REQUEST:
All pictures are to be omitted while the lines starting at the line with "HELP & SUPPORT" and ending at the line with "packed with 20" in the material below are retyped exactly, both ends included.
****************************************
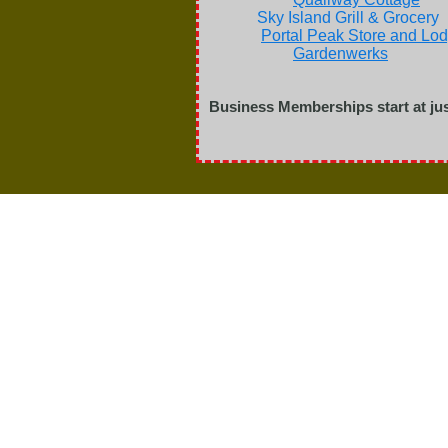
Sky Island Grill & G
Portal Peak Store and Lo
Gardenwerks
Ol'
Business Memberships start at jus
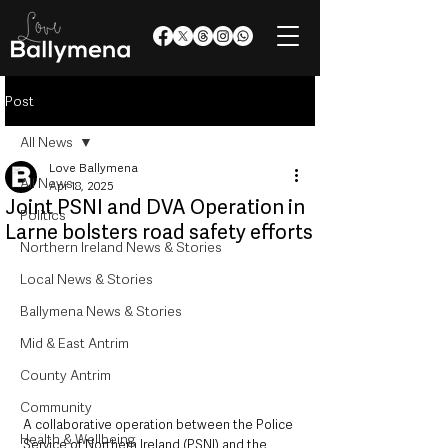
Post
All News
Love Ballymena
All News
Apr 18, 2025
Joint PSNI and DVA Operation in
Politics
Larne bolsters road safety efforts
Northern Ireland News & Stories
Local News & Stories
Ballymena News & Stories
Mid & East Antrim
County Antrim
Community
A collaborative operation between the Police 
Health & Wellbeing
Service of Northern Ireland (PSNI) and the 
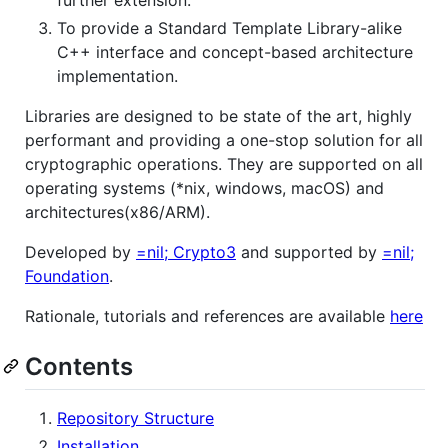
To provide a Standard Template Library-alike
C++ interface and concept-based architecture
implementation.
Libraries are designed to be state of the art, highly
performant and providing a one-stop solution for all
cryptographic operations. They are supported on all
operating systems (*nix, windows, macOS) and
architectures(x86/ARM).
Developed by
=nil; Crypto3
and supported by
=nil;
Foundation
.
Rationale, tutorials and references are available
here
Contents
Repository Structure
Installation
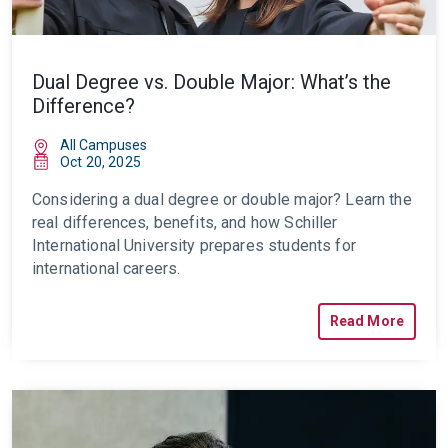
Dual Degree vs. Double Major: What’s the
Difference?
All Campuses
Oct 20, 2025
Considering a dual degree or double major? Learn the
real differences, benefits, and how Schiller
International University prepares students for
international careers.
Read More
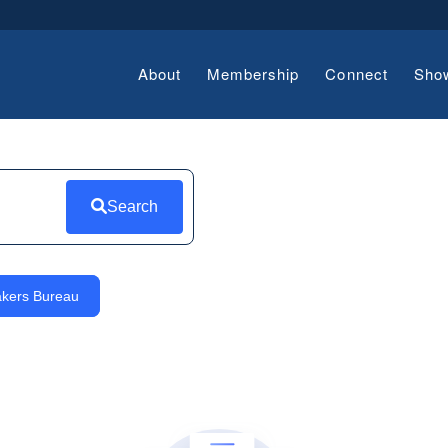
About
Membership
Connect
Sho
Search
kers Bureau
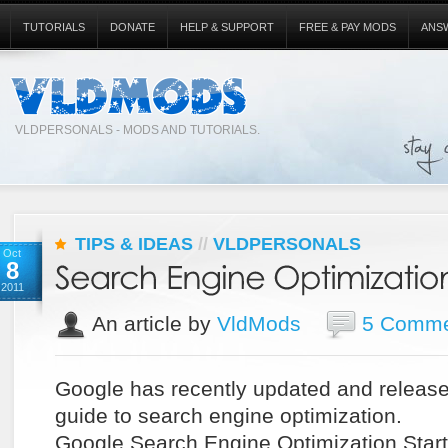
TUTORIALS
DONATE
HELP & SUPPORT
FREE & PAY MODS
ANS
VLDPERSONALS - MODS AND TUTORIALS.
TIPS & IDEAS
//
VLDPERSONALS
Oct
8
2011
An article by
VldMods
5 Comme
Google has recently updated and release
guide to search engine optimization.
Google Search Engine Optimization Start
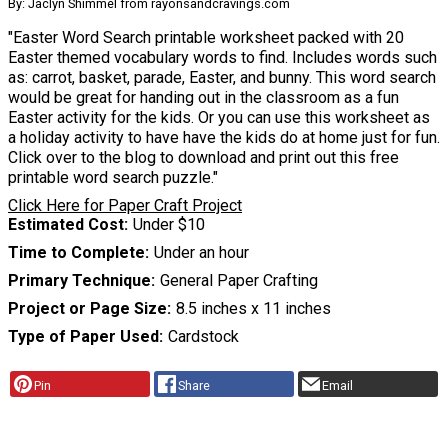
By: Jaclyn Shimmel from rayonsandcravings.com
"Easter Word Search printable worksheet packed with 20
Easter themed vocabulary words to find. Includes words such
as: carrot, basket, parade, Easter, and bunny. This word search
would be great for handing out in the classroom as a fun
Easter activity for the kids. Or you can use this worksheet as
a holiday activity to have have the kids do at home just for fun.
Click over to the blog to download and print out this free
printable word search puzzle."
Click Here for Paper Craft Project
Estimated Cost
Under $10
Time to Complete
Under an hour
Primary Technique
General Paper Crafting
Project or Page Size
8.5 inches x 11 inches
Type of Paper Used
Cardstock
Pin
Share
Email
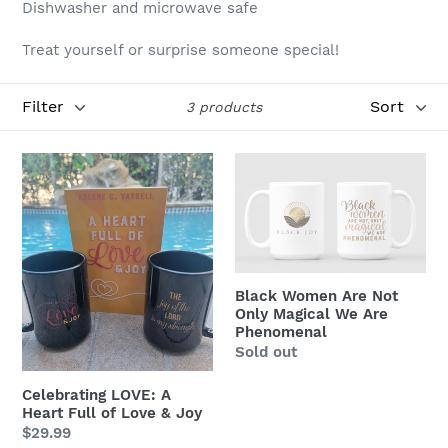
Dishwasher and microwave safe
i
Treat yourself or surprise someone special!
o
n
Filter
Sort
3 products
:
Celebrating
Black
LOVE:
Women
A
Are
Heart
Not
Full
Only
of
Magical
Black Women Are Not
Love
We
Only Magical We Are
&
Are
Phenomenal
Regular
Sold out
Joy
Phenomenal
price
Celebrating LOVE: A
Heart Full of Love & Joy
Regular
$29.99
****************************************
SOLUTION:
HELP & SUPPORT
FREE & PAY MODS
ANS
VLDPERSONALS - MODS AND TUTORIALS.
TIPS & IDEAS
//
VLDPERSONALS
Oct
8
2011
An article by
VldMods
5 Comme
Google has recently updated and release
guide to search engine optimization.
Google Search Engine Optimization Start
By: Jaclyn Shimmel from rayonsandcravings.com
"Easter Word Search printable worksheet packed with 20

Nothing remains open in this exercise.